Citing Murray v. Labor Comm’n, 2013 UT 38, 308 P.3d 462 (2013), the court said evaluating legal causation under this heightened standard was a two-step process:
- The court was required to characterize the employment-related activity that precipitated the employees’ injury, taking into account the totality of the circumstances; and
- The court must determine whether this activity was objectively unusual or extraordinary.

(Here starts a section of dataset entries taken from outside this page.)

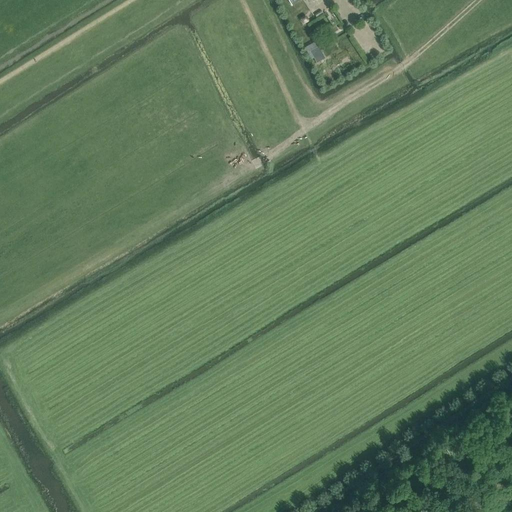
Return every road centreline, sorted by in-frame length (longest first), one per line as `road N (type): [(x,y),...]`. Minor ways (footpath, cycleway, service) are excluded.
road 1 (track): [(477,0),(413,57),(263,160),(0,321)]
road 2 (track): [(304,131),(241,0)]
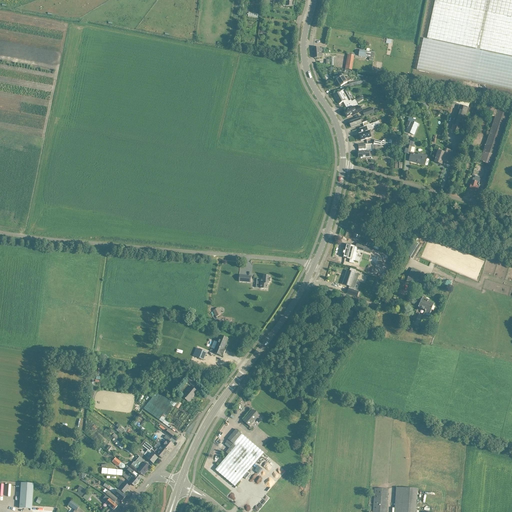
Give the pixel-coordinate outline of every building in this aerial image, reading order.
[(511,56),(511,0),(435,0),(427,39),(511,56)] [(314,48),(315,58),(322,58),(322,52),(324,52),(323,48),(320,48),(319,47),(314,48)] [(360,50),(359,56),(368,57),(369,58),(369,60),(373,61),(375,52),(369,52),(366,51),(360,50)] [(348,54),(345,69),(352,70),(355,55),(348,54)] [(349,77),(345,79),(343,76),(337,80),(341,86),(347,82),(351,80),(349,77)] [(338,93),(334,95),(339,104),(343,102),(345,104),(351,101),(345,89),(341,92),(338,93)] [(455,95),(453,104),(459,106),(452,129),(461,132),(465,117),(468,118),(471,108),(468,107),(471,100),(455,95)] [(483,113),(495,117),(480,162),(492,166),(494,161),(511,109),(487,101),(486,105),(483,113)] [(344,113),(347,118),(353,114),(353,116),(363,111),(360,107),(355,109),(354,107),(348,110),(344,113)] [(360,118),(349,122),(351,128),(362,124),(360,118)] [(408,121),(404,131),(410,133),(409,134),(414,136),(419,124),(420,123),(420,121),(419,121),(417,122),(416,123),(414,122),(409,120),(409,121),(408,121)] [(379,121),(370,125),(367,126),(368,130),(381,127),(379,121)] [(361,141),(366,139),(372,138),(368,130),(367,126),(364,127),(360,129),(361,132),(362,132),(362,133),(359,134),(361,141)] [(408,141),(405,140),(405,145),(407,146),(405,153),(410,155),(412,147),(414,147),(415,142),(408,141)] [(373,144),(366,145),(358,145),(359,149),(359,152),(358,152),(359,158),(361,158),(361,159),(362,158),(372,157),(372,151),(383,151),(382,145),(381,145),(373,145),(373,144)] [(436,159),(435,159),(435,160),(436,160),(435,162),(442,164),(443,160),(448,161),(452,151),(448,150),(447,154),(438,151),(436,159)] [(418,154),(418,156),(411,154),(410,161),(410,160),(420,162),(419,163),(425,165),(427,156),(418,154)] [(402,169),(403,159),(394,158),(393,168),(402,169)] [(473,179),(469,189),(478,192),(480,185),(479,185),(481,178),(475,176),(474,180),(473,179)] [(420,246),(414,242),(406,255),(412,259),(420,246)] [(374,253),(375,250),(357,244),(356,247),(346,245),(345,252),(344,258),(348,259),(350,259),(349,262),(354,264),(357,253),(356,252),(357,248),(370,253),(371,252),(374,253)] [(392,256),(390,264),(395,266),(399,259),(392,256)] [(345,278),(343,284),(346,286),(347,286),(351,287),(355,288),(359,275),(355,274),(356,270),(351,268),(350,272),(347,271),(346,275),(347,275),(346,278),(345,278)] [(415,285),(418,278),(421,272),(412,268),(407,281),(415,284),(415,285)] [(261,289),(267,289),(268,284),(269,284),(269,282),(271,282),(271,279),(270,278),(270,276),(264,276),(263,279),(261,279),(261,289)] [(349,289),(347,294),(358,297),(359,292),(351,289),(349,289)] [(425,312),(424,315),(429,317),(432,311),(434,312),(436,307),(434,306),(434,305),(428,302),(429,300),(423,297),(418,307),(419,307),(426,310),(425,312)] [(211,348),(215,350),(213,353),(221,356),(221,355),(223,356),(226,350),(224,349),(228,339),(221,335),(218,342),(214,341),(211,348)] [(207,353),(199,349),(195,357),(204,361),(207,353)] [(189,377),(186,380),(194,387),(196,384),(189,377)] [(191,387),(183,397),(185,399),(189,402),(189,401),(190,402),(192,400),(191,399),(197,392),(191,387)] [(260,415),(257,413),(253,410),(243,421),(250,427),(260,415)] [(168,430),(165,433),(172,438),(174,435),(168,430)] [(264,453),(236,430),(228,439),(233,444),(213,468),(235,486),(264,453)] [(173,445),(169,442),(171,439),(166,435),(164,438),(167,441),(165,443),(161,440),(158,438),(155,442),(161,446),(168,452),(173,445)] [(148,451),(149,452),(150,452),(152,448),(144,441),(141,445),(148,451)] [(158,450),(157,449),(154,452),(158,456),(162,459),(168,452),(161,446),(158,450)] [(151,454),(151,453),(150,452),(149,452),(148,451),(145,454),(143,451),(141,453),(138,450),(135,454),(139,457),(144,461),(146,458),(147,459),(153,464),(157,458),(151,454)] [(143,476),(149,468),(147,466),(148,465),(145,462),(144,461),(139,457),(135,463),(134,462),(129,468),(136,473),(137,471),(140,474),(141,475),(141,474),(143,476)] [(115,458),(112,462),(118,467),(121,463),(115,458)] [(134,486),(141,478),(129,468),(125,473),(127,475),(126,476),(127,478),(128,476),(131,478),(128,482),(134,486)] [(121,480),(116,486),(124,493),(129,487),(121,480)] [(21,483),(19,503),(19,508),(31,509),(33,484),(21,483)] [(125,497),(121,494),(115,488),(115,489),(109,485),(107,489),(109,490),(114,494),(122,501),(125,497)] [(372,511),(387,511),(389,489),(375,488),(372,511)] [(394,511),(415,511),(418,489),(396,488),(394,511)] [(108,491),(106,494),(115,501),(117,498),(108,491)] [(117,506),(106,496),(102,500),(106,503),(105,503),(114,510),(117,506)] [(78,511),(76,510),(79,507),(71,501),(68,505),(75,510),(73,511),(78,511)]
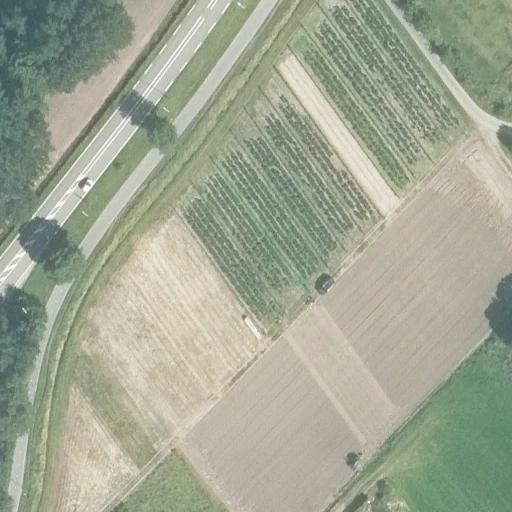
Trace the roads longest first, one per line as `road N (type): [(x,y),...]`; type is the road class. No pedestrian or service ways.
road 1 (secondary): [(0,281),(216,0)]
road 2 (track): [(501,511),(461,459),(432,440),(345,511)]
road 3 (track): [(511,172),(388,0)]
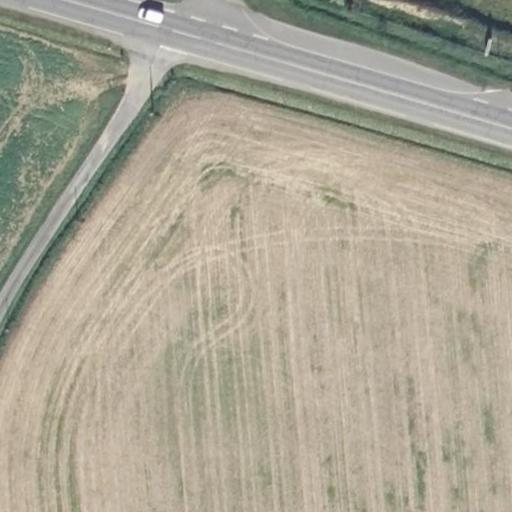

The court added that it was to undertake both steps mindful that the heightened standard was not meant to prevent workers with preexisting conditions from recovering benefits. The court concluded that White’s work activities at issue were typical nonemployment activities generally expected of people in today’s society. The court observed:
People in everyday life are generally expected to multitask while walking and to steady themselves when stumbling on something unexpected in their path. Indeed, it is not unusual for persons undertaking simple home improvement or gardening projects to encounter circumstances similar to those surrounding White’s injury—those involving measuring-like tasks, inadvertent stumbling on objects in the way, and a need to steady themselves before continuing on [Opinion p. 14-15].
In short, the court concluded that, given the totality of the circumstances present in this case, the whole of White’s accident entailed nothing unusual or extraordinary that could be presumed to have contributed something substantial to increase the risk of injury. Accordingly, the court declined to disturb the Board’s order affirming the ALJ’s decision and denying benefits.